Assignment: From the nearest neighbor search talk page, extract the text between "Kaba3 (talk) 10:18, 7" and "16:37, 7 August 2010 (UTC)", inclusive, copying it verbatim.

Source document:
***

# Talk:Nearest neighbor search

WikiProject Robotics (Rated Start-class, Mid-importance)
Nearest neighbor search is within the scope of WikiProject Robotics, which aims to build a comprehensive and detailed guide to Robotics on Wikipedia. If you would like to participate, you can choose to edit this article, or visit the project page (Talk), where you can join the project and see a list of open tasks.
Start  This article has been rated as Start-Class on the project's quality scale.
Mid  This article has been rated as Mid-importance on the project's importance scale.

The nearest-neighbors-searching community has an unfortunate habit of stating that the "dimension is constant", probably because then the asymptotic results look way better than they actually are. For example, the all-nearest neighbors algorithm by Vaidya (which is cited here) is actually an awfully slow algorithm to do its task: it becomes unusable already in quite low dimensions such as 4 or 5. This is because there is a hidden factor exponential in dimension d. The fastest way I know to do the all-nearest neighbors search is simply to do repeated searches to a spatial subdivision structure such as BBD-tree or a sliding-midpoint kd-tree. I find the "dimension is constant" habit highly misleading and I'd rather not see this habit in the Wikipedia articles. I therefore suggest to take a more explicit route to including those exponential factors. There are similar problems with the kd-tree article, but I'll comment there separately.

Kaba3 (talk) 22:11, 6 August 2010 (UTC)

This seems like a great point. I have seen similiar issues in other algorithmic topics. The most informative solution would seem to be to express the asymptotic speeds with both dimension and set size parameters. Can somebody go through the references and fill in the missing d's?

## More on all-nearest neighbors

"As a simple example: when we find the distance from point X to point Y, that also tells us the distance from point Y to point X, so the same calculation can be reused in two different queries.". This is not true: the is-a-nearest-neighbor-of relation is not symmetric, as can be seen from a small example already in 1D: *--*-* (ascii art, stars are points).

Kaba3 (talk) 10:18, 7 August 2010 (UTC)

The information can be reused -- you can use it as an upper bound in your next NN search. User A1 (talk) 16:37, 7 August 2010 (UTC)
Rewording may be in order to prevent misunderstanding. It true that point A's nearest neighbor, point B, might itself have a nearest neighbor that is distinct from point A. However, both point A and point B must consider (or rule out) distance ${\displaystyle d(A,B)=d(B,A)}$ when finding their nearest neighbors; accordingly, it's possible to reduce the total number of distance computations by half by exploiting the metric's symmetry. If the distance computation is expensive compared to other work (floating-point comparison, iteration, etc.), which it usually is, this will cut the running time in half. On the other hand, the mentioned ${\displaystyle O(n\log n)}$ algorithm is considerably better than this. Rriegs (talk) 13:31, 14 March 2013 (UTC)

## Dynamic nearest-neighbor tracking

I'm interested in tracking nearest neighbors as points move. I don't know much about this topic, but it seems like there should be an O(N)f(d) algorithm for tracking nearest-neighbors of all points when there is an lower bound on the seperation between points and points move a small amount relative to this lower bound at each time-step by looking at the nearest neighbors of the old nearest neighbors. (memory would scale like O(N) for this method) This also avoids the tree-backtracking issues in the spatial-partitioning method. Can anybody supply a reference in the main body of the page?

***

Dataset records:

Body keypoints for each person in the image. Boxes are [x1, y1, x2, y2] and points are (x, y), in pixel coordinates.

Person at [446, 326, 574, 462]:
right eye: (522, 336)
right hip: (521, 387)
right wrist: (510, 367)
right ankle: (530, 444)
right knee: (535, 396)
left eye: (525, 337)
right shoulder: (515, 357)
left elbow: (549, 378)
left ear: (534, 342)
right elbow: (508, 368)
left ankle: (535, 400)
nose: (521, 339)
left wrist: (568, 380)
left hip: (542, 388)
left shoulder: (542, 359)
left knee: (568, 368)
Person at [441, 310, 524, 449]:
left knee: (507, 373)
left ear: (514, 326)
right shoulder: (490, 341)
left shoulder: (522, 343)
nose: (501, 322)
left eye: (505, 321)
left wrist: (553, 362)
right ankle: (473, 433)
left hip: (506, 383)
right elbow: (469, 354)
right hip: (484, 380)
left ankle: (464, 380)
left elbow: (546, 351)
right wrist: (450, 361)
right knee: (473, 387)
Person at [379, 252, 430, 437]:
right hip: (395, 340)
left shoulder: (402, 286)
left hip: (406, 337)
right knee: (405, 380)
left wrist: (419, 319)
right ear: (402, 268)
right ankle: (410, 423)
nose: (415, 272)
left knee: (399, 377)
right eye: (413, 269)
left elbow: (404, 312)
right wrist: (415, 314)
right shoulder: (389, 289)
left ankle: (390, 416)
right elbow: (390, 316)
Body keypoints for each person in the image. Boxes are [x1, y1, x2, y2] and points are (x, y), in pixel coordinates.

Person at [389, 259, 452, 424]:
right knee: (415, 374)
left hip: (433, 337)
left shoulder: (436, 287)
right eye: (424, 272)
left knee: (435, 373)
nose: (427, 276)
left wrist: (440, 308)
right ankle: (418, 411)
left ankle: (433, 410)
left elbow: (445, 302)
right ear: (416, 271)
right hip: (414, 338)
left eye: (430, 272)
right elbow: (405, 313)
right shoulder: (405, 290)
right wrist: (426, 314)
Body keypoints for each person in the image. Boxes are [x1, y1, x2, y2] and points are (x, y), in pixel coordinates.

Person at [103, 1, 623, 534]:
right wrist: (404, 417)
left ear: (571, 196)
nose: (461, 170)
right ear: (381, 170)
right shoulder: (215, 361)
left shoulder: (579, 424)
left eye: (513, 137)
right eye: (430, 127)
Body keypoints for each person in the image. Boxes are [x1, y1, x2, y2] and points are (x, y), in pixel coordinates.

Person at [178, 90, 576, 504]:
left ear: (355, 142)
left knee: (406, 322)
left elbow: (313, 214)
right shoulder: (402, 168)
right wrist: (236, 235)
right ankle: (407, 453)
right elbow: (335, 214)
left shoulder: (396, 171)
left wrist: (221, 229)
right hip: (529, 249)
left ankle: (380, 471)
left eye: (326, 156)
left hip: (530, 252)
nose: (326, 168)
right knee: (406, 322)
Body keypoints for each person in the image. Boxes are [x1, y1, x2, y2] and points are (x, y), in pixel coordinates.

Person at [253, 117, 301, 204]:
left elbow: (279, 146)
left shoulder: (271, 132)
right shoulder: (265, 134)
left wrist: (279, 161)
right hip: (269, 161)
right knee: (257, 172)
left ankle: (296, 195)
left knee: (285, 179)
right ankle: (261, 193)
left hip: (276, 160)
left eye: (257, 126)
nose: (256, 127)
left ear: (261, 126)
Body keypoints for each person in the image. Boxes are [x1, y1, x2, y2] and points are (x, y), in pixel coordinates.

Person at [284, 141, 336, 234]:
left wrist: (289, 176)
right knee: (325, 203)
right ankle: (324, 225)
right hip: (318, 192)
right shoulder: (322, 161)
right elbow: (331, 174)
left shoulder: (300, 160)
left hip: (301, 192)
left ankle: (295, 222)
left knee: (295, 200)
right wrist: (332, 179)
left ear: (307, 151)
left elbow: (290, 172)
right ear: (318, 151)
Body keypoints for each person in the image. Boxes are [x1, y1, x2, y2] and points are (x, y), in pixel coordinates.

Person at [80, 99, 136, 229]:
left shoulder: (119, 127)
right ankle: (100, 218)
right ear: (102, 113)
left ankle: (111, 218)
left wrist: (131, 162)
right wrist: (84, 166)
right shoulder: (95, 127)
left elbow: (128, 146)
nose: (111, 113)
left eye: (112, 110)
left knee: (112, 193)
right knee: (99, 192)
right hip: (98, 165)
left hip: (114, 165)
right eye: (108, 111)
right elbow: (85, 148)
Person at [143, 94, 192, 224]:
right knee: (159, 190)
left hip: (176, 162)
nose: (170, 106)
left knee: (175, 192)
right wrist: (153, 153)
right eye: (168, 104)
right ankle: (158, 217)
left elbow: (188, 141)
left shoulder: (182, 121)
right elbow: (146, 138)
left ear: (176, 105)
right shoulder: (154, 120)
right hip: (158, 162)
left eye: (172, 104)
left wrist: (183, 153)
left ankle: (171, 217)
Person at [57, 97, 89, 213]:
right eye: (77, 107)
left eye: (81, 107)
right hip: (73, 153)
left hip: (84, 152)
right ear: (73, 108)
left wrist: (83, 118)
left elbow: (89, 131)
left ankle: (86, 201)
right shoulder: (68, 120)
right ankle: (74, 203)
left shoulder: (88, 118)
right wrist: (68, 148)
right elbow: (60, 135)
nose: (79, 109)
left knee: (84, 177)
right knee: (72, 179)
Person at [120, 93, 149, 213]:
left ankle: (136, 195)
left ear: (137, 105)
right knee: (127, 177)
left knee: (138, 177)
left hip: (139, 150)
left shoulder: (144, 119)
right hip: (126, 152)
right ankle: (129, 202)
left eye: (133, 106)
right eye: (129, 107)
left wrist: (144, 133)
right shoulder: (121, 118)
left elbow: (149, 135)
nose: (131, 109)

***

Reply:
Kaba3 (talk) 10:18, 7 August 2010 (UTC)

The information can be reused -- you can use it as an upper bound in your next NN search. User A1 (talk) 16:37, 7 August 2010 (UTC)